When comparing our simple Poisson regression to a multilevel model, we see that adding random effects to our model structure decreases its predictive ability. We observe some overfitting in the model that leads to less generalizable results, likely due to the greater number of parameters estimated. The inference gained through the mixed effect models was still meaningful, as we saw how distance affected the performance of every team.
Limitations
There are a number of limitations to these models that arise from the data, as well as some unknown factors.
First, the data only contains 836 observations, which may result in larger standard errors due to the large number of unique values for many variables.
Second, some other variables could have a confounding effect on the results. While we tried to account for this by including an interaction term between stage
and Attendance
, there may be other factors like the longevity of the team and the home country’s sports culture that are not present in the data or nearly impossible to measure that were still at play.
Future Works
The most basic way to improve the models would be through more data. Our data only covers the 800 World Cup games that have ever happened. Including World Cup qualifiers could give us more data to work with.
The most important piece of future work would be implementing some notion of team strength. Our data was fairly thin when it came to team-level details, and only gave a high-level overview of the result of every match. Implementing some idea of team strength could prove to be more informative for inference, to truly understand what portion of the observed result can be attributed to distance, as opposed to just team capabilities. This could be implemented in a few ways. Firstly, we could try to build our own Elo rating system, starting with the first World Cup and moving up. This could give inaccurate results, though, as the 4-year gap between tournaments could lead to massive changes between teams that may not be captured in our potential adjustments. We could also try to gather historical rankings data, as FIFA started ranking the world’s teams in 1992. This obviously does not capture the full range of data, but it could improve assessments in later years.
Next, we could have more nuanced measures of distance other than distances between the country and the host. The main change would be to take distances between matches instead of the distance between the team’s nation to the host. The truth is that a team will make a long trip to the host nation, but once they are there, their travel greatly diminishes. Tracking the distance between games instead of from their point of origin would likely give better indications of the effect of travel. This could also bring its own disadvantages as the distance variable would become incredibly right-skewed. The vast majority of distances would be close to zero, while the initial lengthy leg of travel would have much less coverage.
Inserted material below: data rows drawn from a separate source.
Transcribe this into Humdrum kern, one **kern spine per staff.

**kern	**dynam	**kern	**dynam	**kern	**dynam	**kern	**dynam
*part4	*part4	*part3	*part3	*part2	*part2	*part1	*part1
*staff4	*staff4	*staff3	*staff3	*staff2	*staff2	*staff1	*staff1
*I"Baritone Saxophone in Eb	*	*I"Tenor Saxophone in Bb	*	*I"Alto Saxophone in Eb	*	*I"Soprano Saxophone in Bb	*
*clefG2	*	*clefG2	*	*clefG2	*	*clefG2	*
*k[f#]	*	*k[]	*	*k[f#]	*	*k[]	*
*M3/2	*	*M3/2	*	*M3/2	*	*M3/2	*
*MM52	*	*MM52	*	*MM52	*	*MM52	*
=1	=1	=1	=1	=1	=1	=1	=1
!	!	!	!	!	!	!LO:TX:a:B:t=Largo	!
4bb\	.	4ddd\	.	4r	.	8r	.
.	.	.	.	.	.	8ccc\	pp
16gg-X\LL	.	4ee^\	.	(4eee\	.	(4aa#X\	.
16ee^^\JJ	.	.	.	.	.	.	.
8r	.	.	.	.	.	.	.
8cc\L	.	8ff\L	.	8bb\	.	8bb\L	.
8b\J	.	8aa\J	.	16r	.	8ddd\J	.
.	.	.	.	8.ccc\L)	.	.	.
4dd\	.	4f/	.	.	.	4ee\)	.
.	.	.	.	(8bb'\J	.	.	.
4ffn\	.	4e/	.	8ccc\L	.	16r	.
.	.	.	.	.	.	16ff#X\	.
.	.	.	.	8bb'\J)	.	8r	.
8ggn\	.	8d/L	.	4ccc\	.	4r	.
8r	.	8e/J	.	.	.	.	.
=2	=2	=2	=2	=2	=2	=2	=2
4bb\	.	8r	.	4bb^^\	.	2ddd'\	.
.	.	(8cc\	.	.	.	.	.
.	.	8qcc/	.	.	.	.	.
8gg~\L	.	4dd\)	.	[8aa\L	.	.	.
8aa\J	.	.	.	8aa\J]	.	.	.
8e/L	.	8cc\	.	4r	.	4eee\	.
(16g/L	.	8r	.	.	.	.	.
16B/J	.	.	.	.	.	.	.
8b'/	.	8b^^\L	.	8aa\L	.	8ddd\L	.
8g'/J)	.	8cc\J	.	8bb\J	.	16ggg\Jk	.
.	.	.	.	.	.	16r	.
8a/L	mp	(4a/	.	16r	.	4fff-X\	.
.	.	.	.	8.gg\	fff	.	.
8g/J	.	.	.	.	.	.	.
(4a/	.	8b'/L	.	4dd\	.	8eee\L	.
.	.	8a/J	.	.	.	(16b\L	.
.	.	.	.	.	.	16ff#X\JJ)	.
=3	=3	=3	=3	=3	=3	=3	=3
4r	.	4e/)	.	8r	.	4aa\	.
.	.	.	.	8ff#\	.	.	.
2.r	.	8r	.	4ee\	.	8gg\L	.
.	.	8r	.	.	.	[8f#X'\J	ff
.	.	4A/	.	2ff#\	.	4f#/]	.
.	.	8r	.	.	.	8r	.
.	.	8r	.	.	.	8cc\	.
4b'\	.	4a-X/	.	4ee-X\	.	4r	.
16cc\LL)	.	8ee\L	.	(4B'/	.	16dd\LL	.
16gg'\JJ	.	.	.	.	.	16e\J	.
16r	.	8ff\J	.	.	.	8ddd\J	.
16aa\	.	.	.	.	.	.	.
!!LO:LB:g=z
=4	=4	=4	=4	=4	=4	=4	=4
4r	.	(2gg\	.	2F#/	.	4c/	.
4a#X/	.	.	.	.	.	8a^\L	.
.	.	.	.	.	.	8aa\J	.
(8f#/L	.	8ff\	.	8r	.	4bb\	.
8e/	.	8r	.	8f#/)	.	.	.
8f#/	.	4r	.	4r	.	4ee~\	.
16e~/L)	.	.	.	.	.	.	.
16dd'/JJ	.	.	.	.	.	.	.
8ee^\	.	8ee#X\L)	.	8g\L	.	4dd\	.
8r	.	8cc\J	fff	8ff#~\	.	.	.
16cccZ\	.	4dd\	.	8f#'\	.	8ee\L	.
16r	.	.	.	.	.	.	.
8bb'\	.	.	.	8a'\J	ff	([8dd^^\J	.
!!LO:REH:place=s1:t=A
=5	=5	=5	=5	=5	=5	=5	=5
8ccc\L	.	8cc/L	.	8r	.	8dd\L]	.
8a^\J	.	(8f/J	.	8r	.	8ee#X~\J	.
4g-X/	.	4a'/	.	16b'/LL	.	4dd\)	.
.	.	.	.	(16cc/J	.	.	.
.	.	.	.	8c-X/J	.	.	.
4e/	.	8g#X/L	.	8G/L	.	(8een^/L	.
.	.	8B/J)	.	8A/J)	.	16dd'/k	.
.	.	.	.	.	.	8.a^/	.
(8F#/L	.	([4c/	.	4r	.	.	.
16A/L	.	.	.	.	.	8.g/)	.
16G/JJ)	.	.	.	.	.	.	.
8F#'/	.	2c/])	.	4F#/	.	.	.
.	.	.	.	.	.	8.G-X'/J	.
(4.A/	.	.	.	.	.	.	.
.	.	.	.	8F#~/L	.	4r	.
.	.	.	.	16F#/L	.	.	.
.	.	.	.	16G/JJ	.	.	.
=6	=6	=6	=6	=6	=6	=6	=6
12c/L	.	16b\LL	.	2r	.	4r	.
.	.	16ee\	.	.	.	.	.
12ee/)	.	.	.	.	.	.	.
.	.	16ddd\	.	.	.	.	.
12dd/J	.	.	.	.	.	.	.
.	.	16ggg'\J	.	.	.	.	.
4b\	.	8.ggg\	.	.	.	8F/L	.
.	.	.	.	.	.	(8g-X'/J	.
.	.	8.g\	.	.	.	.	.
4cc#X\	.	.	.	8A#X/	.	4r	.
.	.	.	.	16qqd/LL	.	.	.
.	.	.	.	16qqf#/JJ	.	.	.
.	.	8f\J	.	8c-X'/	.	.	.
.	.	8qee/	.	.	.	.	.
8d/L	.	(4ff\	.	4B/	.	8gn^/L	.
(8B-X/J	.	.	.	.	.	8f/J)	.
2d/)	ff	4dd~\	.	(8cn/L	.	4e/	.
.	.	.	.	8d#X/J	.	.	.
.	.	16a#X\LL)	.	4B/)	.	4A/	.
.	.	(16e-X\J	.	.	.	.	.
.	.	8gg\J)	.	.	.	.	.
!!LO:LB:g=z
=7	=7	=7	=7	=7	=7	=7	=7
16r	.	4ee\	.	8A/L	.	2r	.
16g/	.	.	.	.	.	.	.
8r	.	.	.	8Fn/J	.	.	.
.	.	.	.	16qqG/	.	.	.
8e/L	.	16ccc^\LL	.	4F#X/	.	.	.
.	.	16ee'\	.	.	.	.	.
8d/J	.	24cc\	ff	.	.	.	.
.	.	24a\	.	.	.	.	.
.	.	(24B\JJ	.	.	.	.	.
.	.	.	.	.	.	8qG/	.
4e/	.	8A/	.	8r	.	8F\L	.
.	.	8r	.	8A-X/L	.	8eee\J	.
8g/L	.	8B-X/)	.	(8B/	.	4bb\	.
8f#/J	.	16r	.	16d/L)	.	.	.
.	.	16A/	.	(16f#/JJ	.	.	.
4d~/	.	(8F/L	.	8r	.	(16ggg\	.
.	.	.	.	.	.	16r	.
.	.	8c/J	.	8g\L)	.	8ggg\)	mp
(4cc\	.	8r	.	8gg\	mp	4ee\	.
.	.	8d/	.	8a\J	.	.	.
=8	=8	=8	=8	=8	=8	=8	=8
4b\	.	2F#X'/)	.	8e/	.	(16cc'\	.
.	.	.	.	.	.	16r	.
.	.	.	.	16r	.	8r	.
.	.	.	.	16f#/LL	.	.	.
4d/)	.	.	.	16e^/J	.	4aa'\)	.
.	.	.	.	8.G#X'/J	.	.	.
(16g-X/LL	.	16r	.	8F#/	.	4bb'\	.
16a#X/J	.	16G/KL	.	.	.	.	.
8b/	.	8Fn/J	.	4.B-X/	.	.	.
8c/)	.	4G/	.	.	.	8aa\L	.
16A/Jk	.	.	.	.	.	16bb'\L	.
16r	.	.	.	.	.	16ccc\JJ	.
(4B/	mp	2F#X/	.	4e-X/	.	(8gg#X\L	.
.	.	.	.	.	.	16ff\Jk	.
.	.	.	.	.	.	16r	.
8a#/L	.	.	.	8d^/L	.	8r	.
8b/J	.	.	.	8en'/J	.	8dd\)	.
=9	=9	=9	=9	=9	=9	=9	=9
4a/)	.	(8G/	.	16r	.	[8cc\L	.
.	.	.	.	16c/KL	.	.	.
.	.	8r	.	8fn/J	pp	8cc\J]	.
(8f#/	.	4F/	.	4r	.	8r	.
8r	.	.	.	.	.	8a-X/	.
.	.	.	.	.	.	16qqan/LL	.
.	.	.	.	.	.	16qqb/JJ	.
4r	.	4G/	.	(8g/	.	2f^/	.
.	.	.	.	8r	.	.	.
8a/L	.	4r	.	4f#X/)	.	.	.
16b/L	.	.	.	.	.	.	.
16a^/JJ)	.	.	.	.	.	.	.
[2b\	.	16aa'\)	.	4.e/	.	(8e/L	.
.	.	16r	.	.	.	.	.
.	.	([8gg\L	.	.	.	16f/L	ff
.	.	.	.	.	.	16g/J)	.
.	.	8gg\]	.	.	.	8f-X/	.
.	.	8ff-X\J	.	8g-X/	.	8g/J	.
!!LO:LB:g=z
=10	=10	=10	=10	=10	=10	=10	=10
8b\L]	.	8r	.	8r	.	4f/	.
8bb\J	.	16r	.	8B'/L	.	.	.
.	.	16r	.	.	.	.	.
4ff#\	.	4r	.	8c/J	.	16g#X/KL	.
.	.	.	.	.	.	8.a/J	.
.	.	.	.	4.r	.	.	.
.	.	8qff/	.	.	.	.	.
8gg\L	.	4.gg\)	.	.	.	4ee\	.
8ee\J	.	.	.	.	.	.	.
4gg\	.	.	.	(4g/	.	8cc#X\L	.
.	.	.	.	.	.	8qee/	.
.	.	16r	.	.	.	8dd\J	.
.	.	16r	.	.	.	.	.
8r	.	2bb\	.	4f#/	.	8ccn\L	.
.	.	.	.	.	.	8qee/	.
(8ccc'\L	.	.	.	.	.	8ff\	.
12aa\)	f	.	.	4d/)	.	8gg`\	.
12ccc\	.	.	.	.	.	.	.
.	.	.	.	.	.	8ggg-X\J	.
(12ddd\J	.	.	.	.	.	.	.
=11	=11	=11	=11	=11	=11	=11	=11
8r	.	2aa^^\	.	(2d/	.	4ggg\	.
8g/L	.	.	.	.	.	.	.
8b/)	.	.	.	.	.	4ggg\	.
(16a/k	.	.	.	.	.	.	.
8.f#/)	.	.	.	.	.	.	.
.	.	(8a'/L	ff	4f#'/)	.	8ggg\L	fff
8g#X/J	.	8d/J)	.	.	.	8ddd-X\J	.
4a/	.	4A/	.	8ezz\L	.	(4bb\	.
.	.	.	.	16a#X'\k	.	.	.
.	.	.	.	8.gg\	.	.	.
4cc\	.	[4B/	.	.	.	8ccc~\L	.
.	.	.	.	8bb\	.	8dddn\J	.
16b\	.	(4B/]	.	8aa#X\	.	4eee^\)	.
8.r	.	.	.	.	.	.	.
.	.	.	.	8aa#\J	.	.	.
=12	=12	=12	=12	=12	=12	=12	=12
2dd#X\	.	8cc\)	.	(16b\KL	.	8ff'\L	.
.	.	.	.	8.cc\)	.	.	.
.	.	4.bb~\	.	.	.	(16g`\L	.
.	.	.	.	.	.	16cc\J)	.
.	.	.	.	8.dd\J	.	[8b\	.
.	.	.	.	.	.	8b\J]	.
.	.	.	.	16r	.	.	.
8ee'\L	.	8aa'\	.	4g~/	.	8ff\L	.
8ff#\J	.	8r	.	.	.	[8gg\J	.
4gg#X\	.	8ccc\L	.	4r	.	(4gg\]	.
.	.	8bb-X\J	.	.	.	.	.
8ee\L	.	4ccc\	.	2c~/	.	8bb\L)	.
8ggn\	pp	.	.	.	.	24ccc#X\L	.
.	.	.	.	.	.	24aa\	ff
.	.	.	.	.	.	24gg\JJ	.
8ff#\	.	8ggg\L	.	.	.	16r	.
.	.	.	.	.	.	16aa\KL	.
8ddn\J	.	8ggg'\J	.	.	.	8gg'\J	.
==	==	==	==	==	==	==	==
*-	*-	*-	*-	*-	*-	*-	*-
Finally, another layer of distance traveled that would require more effort could be done at the player level. While it is true that teams will practice and travel together prior to big events like the World Cup, individual players spend the majority of their time away from the national team. Many top players will play their year-long football away from their home country. An added level of analysis could be assessing individual player fatigue and seeing whether that can capture more variance.